How does a person explain becoming a writer? Some claim to have wanted to write from childhood, some don't. I've talked to people with all kinds of stories. Each one is different, and some are downright weird. Others, well, they tend to be somewhat plodding. All of them fascinate me, however.
For myself, I started out reading when I was a small child. I didn't see the inside of a classroom until years later. When I finally discovered the internet and of all things, books and literature chat-rooms, I was absolutely delighted. In my little speck of the world, few people share my interest in books. Few, granted, have time to do so. I could not see well as a child, so I visited the world vicariously, through the words of others. I still do. When Yahoo came out with the 360 blog-sites, someone sent me an invitation to link up. It confused me, but I did finally figure out what they were talking about and decided to try it. From there, I was hooked. In this part of Kentucky, there are no good writers' groups or support of any kind. No form of community exists within my reach other than the internet.

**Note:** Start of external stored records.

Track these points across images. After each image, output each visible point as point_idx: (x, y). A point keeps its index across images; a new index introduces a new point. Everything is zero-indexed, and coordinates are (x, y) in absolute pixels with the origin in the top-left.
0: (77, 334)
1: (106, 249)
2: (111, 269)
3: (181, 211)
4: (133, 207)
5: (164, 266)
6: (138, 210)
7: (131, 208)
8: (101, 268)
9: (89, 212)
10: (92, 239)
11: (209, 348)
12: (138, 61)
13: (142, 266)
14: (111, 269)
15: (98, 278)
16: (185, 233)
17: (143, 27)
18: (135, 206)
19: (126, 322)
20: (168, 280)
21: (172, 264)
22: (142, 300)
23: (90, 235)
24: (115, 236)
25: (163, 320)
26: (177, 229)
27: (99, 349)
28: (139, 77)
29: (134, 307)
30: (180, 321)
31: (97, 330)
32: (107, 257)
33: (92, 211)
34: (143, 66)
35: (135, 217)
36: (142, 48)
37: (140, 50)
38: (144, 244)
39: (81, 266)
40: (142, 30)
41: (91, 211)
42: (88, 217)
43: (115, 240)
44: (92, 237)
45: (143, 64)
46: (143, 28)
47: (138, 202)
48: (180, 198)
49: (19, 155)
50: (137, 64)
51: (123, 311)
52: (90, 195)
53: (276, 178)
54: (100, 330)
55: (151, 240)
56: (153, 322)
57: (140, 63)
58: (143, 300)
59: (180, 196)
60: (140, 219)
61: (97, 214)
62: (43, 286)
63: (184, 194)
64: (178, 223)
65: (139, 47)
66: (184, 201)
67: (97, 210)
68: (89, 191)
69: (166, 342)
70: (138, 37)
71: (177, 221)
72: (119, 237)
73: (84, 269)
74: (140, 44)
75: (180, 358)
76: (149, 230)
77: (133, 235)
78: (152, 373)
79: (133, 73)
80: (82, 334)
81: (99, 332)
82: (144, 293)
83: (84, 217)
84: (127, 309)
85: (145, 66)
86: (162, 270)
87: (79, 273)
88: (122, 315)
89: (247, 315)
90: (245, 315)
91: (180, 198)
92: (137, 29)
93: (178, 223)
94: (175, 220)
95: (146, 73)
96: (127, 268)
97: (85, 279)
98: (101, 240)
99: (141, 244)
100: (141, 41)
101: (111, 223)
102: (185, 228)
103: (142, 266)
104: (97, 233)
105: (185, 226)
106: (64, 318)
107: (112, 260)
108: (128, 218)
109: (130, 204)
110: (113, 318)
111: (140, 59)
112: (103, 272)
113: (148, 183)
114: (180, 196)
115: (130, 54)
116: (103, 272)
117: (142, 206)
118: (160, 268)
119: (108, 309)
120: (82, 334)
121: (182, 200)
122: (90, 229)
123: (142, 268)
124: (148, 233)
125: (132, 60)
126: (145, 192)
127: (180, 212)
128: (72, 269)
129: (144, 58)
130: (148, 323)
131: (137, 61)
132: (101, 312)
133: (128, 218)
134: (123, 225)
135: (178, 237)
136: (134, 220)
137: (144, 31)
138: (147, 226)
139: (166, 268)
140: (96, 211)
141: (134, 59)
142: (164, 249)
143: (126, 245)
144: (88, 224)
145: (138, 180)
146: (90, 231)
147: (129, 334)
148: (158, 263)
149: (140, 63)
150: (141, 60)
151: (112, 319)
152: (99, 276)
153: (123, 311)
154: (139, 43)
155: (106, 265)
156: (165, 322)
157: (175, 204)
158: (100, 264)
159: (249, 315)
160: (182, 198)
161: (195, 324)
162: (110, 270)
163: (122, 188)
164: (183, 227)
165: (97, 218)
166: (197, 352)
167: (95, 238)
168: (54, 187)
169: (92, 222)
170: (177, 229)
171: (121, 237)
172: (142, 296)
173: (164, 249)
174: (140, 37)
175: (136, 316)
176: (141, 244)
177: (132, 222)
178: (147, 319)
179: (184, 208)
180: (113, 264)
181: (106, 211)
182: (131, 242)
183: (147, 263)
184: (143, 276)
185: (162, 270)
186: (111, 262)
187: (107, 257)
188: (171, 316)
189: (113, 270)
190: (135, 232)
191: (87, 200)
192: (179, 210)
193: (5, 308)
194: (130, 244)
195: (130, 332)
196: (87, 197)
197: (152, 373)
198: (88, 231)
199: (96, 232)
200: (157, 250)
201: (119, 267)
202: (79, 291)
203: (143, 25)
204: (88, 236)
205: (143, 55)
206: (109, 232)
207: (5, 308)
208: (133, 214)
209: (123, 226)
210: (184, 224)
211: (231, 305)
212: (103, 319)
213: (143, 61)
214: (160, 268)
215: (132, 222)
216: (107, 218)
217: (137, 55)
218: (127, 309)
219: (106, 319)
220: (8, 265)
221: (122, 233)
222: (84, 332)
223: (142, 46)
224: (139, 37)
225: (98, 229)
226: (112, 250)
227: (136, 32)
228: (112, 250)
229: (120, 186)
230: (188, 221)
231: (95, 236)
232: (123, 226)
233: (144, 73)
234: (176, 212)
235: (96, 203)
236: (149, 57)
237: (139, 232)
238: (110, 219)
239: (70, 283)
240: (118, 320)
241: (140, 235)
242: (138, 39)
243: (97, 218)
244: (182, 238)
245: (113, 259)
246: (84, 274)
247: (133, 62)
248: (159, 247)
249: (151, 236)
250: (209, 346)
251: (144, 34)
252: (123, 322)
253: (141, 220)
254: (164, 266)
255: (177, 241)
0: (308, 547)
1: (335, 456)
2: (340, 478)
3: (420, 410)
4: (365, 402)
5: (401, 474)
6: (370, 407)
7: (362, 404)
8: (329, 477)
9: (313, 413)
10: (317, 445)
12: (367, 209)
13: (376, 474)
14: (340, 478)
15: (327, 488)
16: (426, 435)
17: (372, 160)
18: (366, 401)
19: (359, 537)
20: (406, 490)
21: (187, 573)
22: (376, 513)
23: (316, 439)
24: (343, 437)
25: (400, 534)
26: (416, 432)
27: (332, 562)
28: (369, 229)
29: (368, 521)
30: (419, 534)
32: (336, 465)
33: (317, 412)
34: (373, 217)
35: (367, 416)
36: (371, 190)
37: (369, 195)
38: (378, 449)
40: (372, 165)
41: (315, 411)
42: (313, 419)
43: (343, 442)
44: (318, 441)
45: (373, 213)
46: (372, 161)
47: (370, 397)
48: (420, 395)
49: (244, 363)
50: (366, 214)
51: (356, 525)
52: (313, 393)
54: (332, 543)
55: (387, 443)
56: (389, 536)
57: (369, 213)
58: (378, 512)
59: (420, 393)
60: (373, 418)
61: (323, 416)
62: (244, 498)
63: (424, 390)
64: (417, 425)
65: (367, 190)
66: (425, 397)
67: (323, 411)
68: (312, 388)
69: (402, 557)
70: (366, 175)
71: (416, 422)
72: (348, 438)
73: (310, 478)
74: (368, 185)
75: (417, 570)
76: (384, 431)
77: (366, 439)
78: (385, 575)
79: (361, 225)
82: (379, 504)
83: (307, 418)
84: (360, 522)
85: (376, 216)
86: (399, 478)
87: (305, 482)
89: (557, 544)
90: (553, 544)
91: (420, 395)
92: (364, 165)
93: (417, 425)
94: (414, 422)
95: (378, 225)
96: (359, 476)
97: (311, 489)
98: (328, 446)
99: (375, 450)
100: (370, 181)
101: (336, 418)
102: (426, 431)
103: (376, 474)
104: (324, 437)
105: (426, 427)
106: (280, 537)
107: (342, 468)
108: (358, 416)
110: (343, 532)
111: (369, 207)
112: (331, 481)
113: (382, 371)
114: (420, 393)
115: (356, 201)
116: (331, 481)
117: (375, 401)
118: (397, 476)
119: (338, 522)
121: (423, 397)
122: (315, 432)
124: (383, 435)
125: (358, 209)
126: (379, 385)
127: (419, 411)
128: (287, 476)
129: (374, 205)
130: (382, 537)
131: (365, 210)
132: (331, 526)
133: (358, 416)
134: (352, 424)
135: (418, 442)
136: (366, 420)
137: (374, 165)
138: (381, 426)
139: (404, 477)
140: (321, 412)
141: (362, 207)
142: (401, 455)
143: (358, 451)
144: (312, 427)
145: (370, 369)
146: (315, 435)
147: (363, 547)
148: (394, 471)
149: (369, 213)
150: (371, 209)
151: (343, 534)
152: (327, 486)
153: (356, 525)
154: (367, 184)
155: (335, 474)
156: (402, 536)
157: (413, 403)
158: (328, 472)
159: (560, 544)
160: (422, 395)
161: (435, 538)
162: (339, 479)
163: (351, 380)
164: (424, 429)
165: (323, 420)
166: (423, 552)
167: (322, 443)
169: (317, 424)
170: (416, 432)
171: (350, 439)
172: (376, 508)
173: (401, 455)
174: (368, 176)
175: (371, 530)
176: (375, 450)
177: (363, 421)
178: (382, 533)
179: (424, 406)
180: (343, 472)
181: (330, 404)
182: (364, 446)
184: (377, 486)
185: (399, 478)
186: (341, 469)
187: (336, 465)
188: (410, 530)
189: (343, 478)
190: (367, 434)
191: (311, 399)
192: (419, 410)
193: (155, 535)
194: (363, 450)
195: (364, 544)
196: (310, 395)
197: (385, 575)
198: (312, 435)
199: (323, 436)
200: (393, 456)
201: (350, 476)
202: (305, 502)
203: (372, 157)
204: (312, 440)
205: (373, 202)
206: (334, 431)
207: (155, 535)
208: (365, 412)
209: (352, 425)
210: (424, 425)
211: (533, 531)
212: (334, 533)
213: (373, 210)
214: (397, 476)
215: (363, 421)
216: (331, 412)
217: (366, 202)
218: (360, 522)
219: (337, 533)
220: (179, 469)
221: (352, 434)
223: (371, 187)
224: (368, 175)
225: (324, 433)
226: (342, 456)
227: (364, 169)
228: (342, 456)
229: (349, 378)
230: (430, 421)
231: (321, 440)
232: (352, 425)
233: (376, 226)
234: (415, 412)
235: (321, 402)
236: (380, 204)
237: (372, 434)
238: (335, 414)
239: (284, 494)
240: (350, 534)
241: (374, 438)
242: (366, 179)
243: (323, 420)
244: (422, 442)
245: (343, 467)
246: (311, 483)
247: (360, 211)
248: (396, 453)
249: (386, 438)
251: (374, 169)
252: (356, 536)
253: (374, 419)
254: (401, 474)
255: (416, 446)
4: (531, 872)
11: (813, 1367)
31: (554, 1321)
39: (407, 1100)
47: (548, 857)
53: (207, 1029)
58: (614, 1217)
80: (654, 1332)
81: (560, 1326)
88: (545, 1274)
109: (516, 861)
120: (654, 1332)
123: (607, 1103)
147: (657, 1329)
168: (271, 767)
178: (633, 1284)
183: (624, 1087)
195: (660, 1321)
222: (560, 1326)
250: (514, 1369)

At first, I left the blog open to everyone. I soon found that, if one chatted in the chat-rooms, the site would soon lock even me out of it, due to too many hits. The eyes of a world are on chat-rooms and similar social sites. Some of those eyes are not friendly, and some are a bit too friendly. In order to access my own page, I locked access of it down to just a few online friends. It wasn't something I had wanted to do in the beginning, but slow connections and a few nasty little problems made it necessary. With a few adjustments, the whole thing cleared up and began to be genuine fun. A few years later, 360 closed. I moved on, like everyone else, to somewhere else.
For a long time, I juggled several blog sites. Now I'm mostly down to this one, and it doesn't get updates as often as I'd like. Facebook holds most of my social interaction, and indeed, I've found many old chat-friends here, some of whom have joined a Group I started on a 'secret' setting ("Hello, Couch participants!") a few months ago. I had missed those folks; they're good company still. Some decided to friend me directly, some not. I'm OK with that on several levels. I follow a few blogs myself, and all is well.
Along the way, I learned some things. Every person who commented helped me along the way. And I have become a better writer for paying attention to what they had to say, I think. One friend is a multilingual freelance proofreader in Argentina, and another friend, in New Zealand, has the sharpest, most fearless eyes for editing I have yet to see (it helps that she's not afraid of me, bless her). If it weren't for my friends, I wouldn't have come this far as a writer. And I know it well. I'm grateful to have genuine, honest friends. They're rare.
Feet of clay? Yes. Absolutely. For one thing, I don't enter fee-contests (cost-prohibitive taken as a whole on a limited budget). I have trouble still in regards to thinking of myself as a Writer (capitalized for emphasis on it as an occupation). To write does not necessarily mean you are a Writer, after all. Ahem. Writers and Poets are people to respect; kings once feared a poet more than anyone, and with good reason: words have power.
Words have the power to change lives. Not only the writer's life, but every life for endless ripples throughout the world. To take up a pen (or keyboard, in this case) is to pick up a weapon of either destruction or construction, a weapon that can cut both directions, can hurt or heal with equal action. Words are also fragile, a blade of thin, delicate glass, something that can crumble easily, taken out of context or misused. Words need careful handling by skilled hands.
Working blogs and conversing across internet lines around the world has been an intense blessing to me. Thank you, my friends. Thank you so much for your understanding and strength. It's good to know that creative criticism can be done on such a fine level of cooperation.
In the beginning, there was chat, where I met you good folks. Then there was a blog, where you began to teach me. And where I began to learn just a little about the proper care and handling of words.